Records provided ::
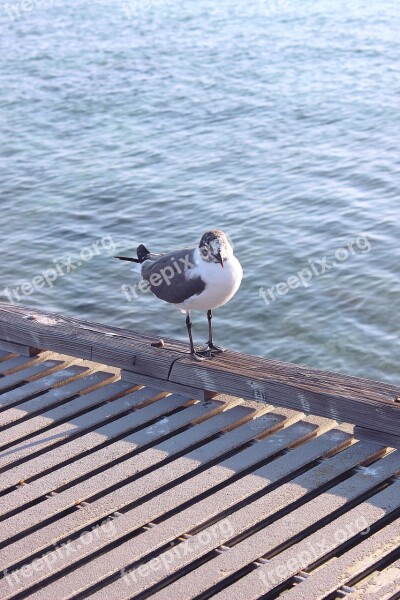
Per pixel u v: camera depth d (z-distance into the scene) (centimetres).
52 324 873
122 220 1845
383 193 1870
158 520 625
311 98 2578
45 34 3631
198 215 1839
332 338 1395
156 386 801
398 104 2470
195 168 2100
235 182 1995
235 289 760
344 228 1725
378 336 1390
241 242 1700
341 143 2203
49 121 2544
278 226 1753
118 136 2377
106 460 686
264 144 2234
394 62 2888
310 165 2067
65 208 1919
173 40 3375
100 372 841
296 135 2288
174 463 675
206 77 2869
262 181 1991
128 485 649
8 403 795
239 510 612
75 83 2906
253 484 642
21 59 3266
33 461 691
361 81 2709
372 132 2266
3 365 870
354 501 626
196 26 3566
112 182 2042
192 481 649
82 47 3378
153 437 718
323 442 695
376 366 1323
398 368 1315
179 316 1486
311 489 634
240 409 755
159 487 648
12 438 729
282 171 2042
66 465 686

What to do ::
Only the lines from the one containing "398 368 1315" through the end of the data above are wanted, both ends included; restate them word for word.

Reply to the exercise ::
398 368 1315
179 316 1486
311 489 634
240 409 755
159 487 648
12 438 729
282 171 2042
66 465 686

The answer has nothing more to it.